Солдат, сменивший на сцене гармониста, запел о степи, о зимнем пути и об умирающем ямщике.

Каждый, кто находился здесь, повидал немало смертей, и может потому этот бесхитростный рассказ ямщика брал солдат за душу. Люди слушали песню, и перед их мысленным взором возникали родные деревушки, темные леса, тихие речки. Они будто видели, как вставали над полями туманы. Дрожали на молодых колосьях капли росы. Мелькали затканные серебряным инеем деревья, избы, по самые окна нырнувшие в белые сугробы.

- Ну и молодцы же у нас ребята, - одобрительно проговорил сидевший рядом с журналистами командир роты. - Уж если бить фашистов начнут, не остановишь, песни петь, плясать - тоже мастера.

И снова друзьям-журналистам подумалось: песня - настоящий друг и помощник в жизни, в труде и борьбе. Поэтому так страстно и горячо любят ее советские воины, даже в самой тяжелой боевой обстановке не расстаются с ней.

Снова риск

В очередную командировку Чапичев отправился вместе с Деревянкиным. Редактор на прощание сказал:

- Одного тебя отпускать боюсь. Чего доброго, еще останешься в полку, и тогда некому будет готовить литературные страницы. А мы без них теперь не можем.

Поздно вечером журналисты добрались до батальона, который занимал оборону на самом боевом участке дивизии. Только что была отбита очередная атака гитлеровцев, и солдаты, подгоняемые жгучим морозом, разошлись по блиндажам и укрытиям. В одну из ротных землянок незаметно вошли и корреспонденты. В ней было темно и душно. Солдаты шумно спорили, что-то доказывали друг другу, делились впечатлениями минувшего боя.

Корреспонденты незаметно вытащили блокноты и стали записывать эти бесхитростные рассказы, считая, что им повезло.

- Начало нашей командировки удачное, - сказал Чапичев. - Значит, и дальше все будет хорошо, чует мое сердце.

К утру Деревянкин и Чапичев добрались до штаба полка. Познакомившись с обстановкой, они тут же, не сговариваясь, заявили, что им необходимо принять непосредственное участие в вылазке за "языком". Иначе, мол, не напишем со знанием дела, так, чтобы взволновало других. Командир посмотрел на часы и сообщил, что до выхода на задание осталось полчаса: "Вы вряд ли успеете подготовиться к такому важному и ответственному заданию".

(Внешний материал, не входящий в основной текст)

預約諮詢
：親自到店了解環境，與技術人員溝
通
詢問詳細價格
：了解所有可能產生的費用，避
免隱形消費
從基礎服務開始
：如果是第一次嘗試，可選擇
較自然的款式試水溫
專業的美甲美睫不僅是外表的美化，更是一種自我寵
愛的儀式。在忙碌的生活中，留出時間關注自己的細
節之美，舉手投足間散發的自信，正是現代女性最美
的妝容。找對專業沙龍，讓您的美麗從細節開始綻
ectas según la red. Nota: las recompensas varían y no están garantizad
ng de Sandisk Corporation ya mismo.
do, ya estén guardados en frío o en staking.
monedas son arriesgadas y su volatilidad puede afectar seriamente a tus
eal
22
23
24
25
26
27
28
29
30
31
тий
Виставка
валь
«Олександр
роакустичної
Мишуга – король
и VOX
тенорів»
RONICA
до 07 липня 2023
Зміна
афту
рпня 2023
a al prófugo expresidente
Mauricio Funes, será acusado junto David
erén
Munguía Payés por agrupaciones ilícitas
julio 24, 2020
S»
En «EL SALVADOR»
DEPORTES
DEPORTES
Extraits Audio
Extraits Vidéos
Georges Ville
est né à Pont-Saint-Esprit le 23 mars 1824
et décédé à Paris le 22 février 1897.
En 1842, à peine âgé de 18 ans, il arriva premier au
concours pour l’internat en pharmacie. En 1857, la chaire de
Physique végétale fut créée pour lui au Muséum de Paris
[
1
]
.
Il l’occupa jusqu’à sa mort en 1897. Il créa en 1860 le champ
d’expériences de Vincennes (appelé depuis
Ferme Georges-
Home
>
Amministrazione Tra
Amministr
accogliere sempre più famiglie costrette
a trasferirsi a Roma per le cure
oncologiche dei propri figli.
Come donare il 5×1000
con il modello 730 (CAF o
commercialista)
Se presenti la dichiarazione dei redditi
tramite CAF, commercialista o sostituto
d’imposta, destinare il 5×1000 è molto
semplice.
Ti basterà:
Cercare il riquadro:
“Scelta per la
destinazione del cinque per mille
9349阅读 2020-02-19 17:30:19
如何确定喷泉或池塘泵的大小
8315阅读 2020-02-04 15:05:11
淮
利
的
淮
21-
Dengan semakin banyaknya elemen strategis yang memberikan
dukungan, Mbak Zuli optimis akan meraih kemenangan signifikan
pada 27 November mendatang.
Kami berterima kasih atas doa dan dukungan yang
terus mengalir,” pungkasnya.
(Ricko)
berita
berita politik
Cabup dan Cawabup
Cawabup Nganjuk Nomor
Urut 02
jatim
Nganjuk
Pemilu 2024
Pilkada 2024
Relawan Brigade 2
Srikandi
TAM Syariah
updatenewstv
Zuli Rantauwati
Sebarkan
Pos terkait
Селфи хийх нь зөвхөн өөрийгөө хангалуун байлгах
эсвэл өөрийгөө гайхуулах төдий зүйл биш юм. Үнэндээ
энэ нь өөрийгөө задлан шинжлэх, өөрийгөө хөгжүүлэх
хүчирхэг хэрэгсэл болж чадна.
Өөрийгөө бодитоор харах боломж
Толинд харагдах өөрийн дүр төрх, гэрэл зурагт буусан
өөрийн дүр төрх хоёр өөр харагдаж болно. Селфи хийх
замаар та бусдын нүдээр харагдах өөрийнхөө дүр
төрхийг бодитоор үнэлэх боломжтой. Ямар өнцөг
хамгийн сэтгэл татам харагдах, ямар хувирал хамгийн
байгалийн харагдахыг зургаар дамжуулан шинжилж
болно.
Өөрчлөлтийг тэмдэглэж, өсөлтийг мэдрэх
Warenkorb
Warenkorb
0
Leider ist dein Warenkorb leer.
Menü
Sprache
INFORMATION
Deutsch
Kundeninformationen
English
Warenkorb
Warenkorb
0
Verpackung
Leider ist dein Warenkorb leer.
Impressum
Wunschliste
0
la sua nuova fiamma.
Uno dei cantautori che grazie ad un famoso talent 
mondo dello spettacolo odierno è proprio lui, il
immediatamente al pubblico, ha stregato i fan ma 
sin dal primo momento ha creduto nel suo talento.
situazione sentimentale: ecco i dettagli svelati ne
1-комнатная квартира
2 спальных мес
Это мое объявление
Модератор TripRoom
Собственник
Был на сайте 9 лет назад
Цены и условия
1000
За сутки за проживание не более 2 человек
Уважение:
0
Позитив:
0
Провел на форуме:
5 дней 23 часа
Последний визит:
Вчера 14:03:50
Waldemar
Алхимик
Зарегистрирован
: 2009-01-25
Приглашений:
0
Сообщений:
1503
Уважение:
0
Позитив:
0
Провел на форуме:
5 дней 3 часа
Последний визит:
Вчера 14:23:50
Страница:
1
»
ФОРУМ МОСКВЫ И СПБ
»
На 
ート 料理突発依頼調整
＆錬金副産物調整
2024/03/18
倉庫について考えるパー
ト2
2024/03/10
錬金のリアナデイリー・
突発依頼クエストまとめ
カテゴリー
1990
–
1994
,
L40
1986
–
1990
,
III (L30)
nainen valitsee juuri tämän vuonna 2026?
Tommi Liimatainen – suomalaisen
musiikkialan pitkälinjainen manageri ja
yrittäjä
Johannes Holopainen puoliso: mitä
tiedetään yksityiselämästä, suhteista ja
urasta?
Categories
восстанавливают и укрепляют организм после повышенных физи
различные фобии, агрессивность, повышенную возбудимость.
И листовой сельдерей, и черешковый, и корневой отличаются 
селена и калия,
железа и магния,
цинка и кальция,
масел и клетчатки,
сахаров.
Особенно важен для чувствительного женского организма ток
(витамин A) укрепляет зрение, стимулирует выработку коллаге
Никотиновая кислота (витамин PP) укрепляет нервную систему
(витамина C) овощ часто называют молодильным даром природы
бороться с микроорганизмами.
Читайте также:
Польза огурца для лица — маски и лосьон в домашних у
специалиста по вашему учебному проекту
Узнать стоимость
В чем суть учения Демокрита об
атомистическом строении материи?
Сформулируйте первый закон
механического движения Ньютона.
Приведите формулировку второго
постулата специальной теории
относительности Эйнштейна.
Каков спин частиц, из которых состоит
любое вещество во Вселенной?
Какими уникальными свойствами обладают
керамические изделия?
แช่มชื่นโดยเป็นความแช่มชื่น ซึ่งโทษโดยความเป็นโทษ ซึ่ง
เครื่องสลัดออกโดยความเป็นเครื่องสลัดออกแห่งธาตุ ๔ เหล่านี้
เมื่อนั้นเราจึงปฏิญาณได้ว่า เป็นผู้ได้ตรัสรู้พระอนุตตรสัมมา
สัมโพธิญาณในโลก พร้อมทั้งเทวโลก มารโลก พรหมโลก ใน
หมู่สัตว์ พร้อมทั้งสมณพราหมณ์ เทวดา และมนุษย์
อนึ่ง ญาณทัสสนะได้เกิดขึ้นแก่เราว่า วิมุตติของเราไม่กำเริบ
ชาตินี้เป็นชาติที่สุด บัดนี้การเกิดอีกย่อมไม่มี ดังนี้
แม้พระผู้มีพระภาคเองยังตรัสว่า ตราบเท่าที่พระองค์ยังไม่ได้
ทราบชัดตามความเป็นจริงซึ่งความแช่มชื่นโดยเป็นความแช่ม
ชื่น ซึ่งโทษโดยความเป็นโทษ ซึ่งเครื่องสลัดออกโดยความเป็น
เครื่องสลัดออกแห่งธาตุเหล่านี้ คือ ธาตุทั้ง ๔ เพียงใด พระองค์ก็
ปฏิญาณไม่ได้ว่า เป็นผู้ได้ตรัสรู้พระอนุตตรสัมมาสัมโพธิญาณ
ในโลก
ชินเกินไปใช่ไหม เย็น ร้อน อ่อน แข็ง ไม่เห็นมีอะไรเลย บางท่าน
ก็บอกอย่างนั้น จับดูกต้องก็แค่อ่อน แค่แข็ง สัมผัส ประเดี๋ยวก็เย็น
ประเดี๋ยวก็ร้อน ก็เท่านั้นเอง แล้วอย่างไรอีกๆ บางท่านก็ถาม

- Да мы давно уже готовы, - сказал Чапичев.

- Готовы, говорите, - усмехнулся командир и махнул рукой. - Ладно, берите мою машину: на ней вы быстро доберетесь до разведчиков.

…Отряд разделился на две боевые группы.

Минометчики заранее подготовили путь разведчикам: все поле исковыряли минами, что называется, распахали снежную целину. И теперь разведчики, одетые в маскхалаты, легко прятались в воронках от снарядов.

Как только стемнело, обе группы выбрались на открытое поле и поползли в указанных направлениях. Немцы выпустили ракету, и вслед за ней в воздухе повис яркий фонарь. Разведчики застыли на месте.

Деревянкин увидел недалеко от себя пулеметную точку. Он мог приложить автомат к плечу и расстрелять гитлеровцев, но приказано было действовать осторожно, тихо. Немцы сами открыли стрельбу. А под шум стрельбы убрать вражеского пулеметчика было проще. Но он помнил железное правило разведчиков. Командир взвода повторил его перед выходом: "Не поддавайтесь провокациям и панике, когда враг поднимет стрельбу. Влипните в землю. Переждите и опять ползите.

Чаще всего враг стреляет наугад, не видя никого впереди".